Assignment: Survey of Finance

1. Suppose your firm is considering investing in a project with the cash flows shown below, that the required rate of return on projects of this risk class is 10 percent, and that the maximum allowable payback for the project is 2.5 years.

Time

0

1

2

3

4

5

Cash Flow

-250,000

60,000

80,000

140,000

120,000

80,000

a. Use the IRR to evaluate this project; should it be accepted or rejected?
b. Use the NPV decision rule to evaluate this project; should it be accepted or rejected?
c. Use the PB to evaluate this project; should it be accepted or rejected?

2. At the beginning of the year you owned $3,000 of Dollenz stock, $11,000 of Torkelson stock, and $6,000 of Nesmith stock. During the year the three company's returns were - 7.6 percent, 21.4 percent, and 14.8 percent respectively. What is your portfolio return?

3. Using the following returns, calculate the average return, the variance, the standard deviation, and the coefficient of variation for Jones stock.

Year

Jones

1

7%

2

14%

3

-3%

4. You own $2,500 of Diner's Corp stock that has a beta of 2.6. You also own $2,500 of Comm Corp (beta = 1.1) and $5,000 of Airlines Corp (beta = 0.3). Assume that the market return will be 10 percent and the risk-free rate is 4 percent. What is the risk premium of the portfolio?

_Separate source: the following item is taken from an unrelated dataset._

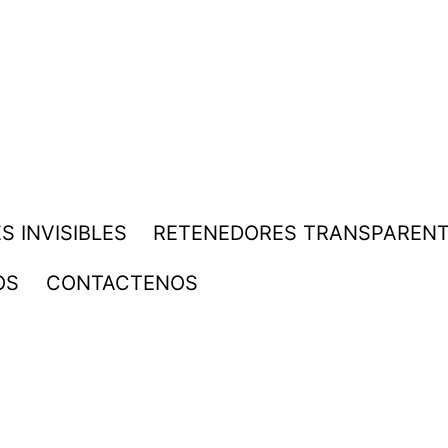
S INVISIBLES
RETENEDORES TRANSPAREN
OS
CONTACTENOS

5. A manager believes his firm will earn a 16 percent return next year. His firm has a beta of 1.5, the expected return on the market is 14 percent, and the risk-free rate is 4 percent. Compute the return the firm should earn given its level of risk and determine whether the manager is saying the firm is under-valued or over-valued.

6. The balance sheet for Stratton Co. shows $400,000 in common equity, $100,000 in preferred stock, and $500,000 in long-term debt. The company has 20,000 common shares outstanding at a market price of $65 per share. The firm's 4,000 shares of preferred stock are currently priced at $50 per share. The firm has 500 bonds outstanding selling at par value ($1,000). The company's before-tax cost of debt is 6%. The cost of common stock and preferred stock are estimated to be 10% and 7% respectively. If the firm's marginal tax rate is 40%, what is the firm's weighted average cost of capital (WACC)?